I've been on a thread on another site today where this issue came up and there really are people who think the bedroom tax is a good idea and making an more even playing field between private renters and those in HAs or council houses.

And saying all that I'll informed shit about it not being a home for life any more, yet they'd shit themselves if I turfed them out of their mortgaged ( I won't say owned as most home "owners" forget they own feck all til the day the last payment is paid) "homes".

My neighbour lost her much lived home of twenty years when bedroom tax came in. She couldn't keep up with the rent having been self employed for years and a single mum, but her son grew up and her work dried up. She lived that house.

PatrickStarisabadbellend · 12/03/2014 01:18

My HA has nothing to do with the council. Neither does most of the social housing around here. Charities own them.

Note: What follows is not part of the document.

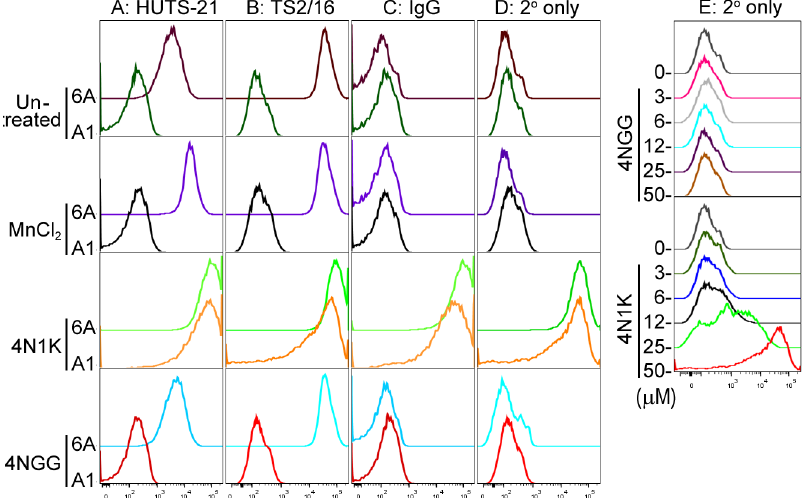
Figure 2. Incubation of Jurkat cells with 4N1K results in non-specific binding of various antibodies. Jurkat 6A or A1 cells were incubated without or with treatment (1 mM MnCl 2 , 50 m M 4N1K or 50 m M 4NGG) for 30 min at 37 u C, along with one of three antibodies: A) HUTS-21 to detect activated epitopes of b 1-integrins, B) TS2/16 to detect total b 1-integrins, C) a non-specific IgG control antibody, and D) no primary antibody control treatment. Cells were then washed, incubated with fluorophore-conjugated secondary antibody, and antibody binding was assessed using flow cytometry. E) Flow cytometry data of A1 cells incubated with the indicated concentrations of 4NGG or 4N1K peptide and fluorophore-conjugated secondary antibody. Histogram data as shown is for one experiment that is representative of three independently conducted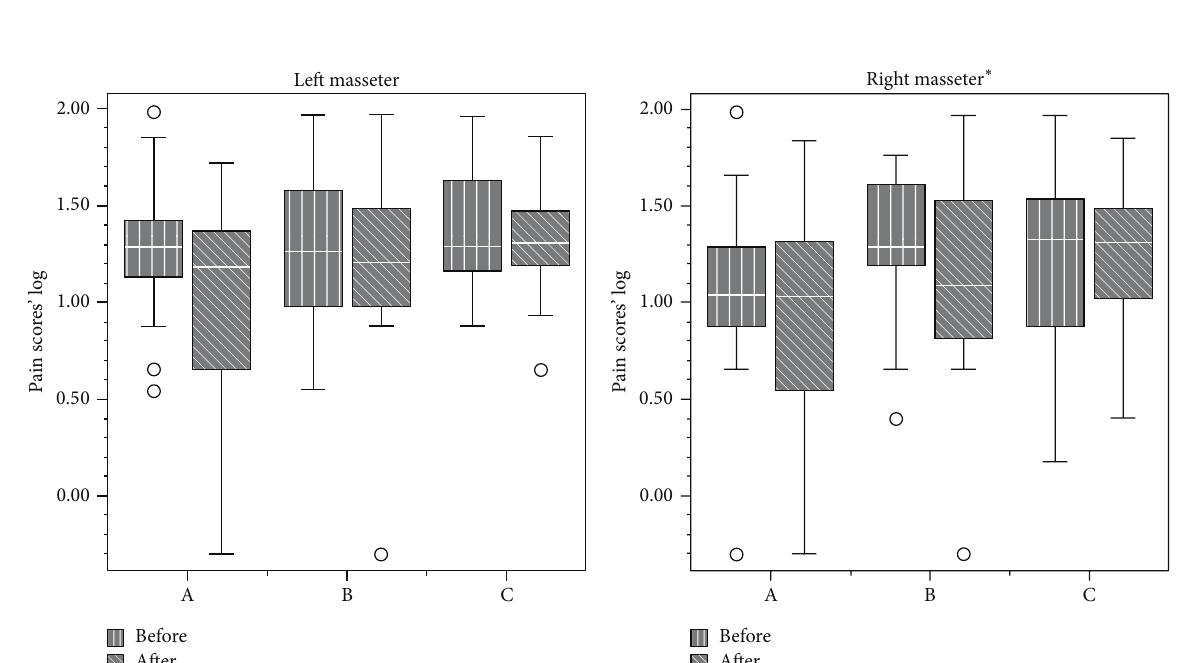
Figure 1: Pain scores (median and interquartile intervals) before and after treatment in the masseter muscle from groups A (NSAID—sodium diclofenac),B(panacea—sodiumdiclofenac+carisoprodol+acetaminophen+caffeine),andC(placebo).( ∗ Significantdifferences; 𝑃 < 0.05 ).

Custardo · 12/03/2014 01:21

but council and RPs are not for profit private rent is for profit

so there is no subsidy.

there is huge demand for council RP homes - just not enough supply

Misspixietrix · 12/03/2014 06:50

Social Housing Rents are lower because LHAs are subject to certain rent controls which Private aren't. Not because they are 'considered to be subsidised'. The No recourse to public funds thing mentioned upfront is to do with non-eu migrants coming to live / stay here. It applies to many things not just HB unless you call things like Working Tax Credits subsidised too?

JakeBullet · 12/03/2014 07:00

Too many people forget how they or their parents profited from RTB.

Now there IS a subsidy.

My parents bought their 4 bed council house at a massive discount because they had been council tenants for many years. When they sold it they made a pure profit based upon a subsidised sale originally.

We can talk around subsidies all day but fact is that many people are profiting from the lack of social housing.

If there was more social housing then the rents in the private sector would fall

Oh and anyone thinking that the so called bedroom tax is a great idea has obviously never had to struggle.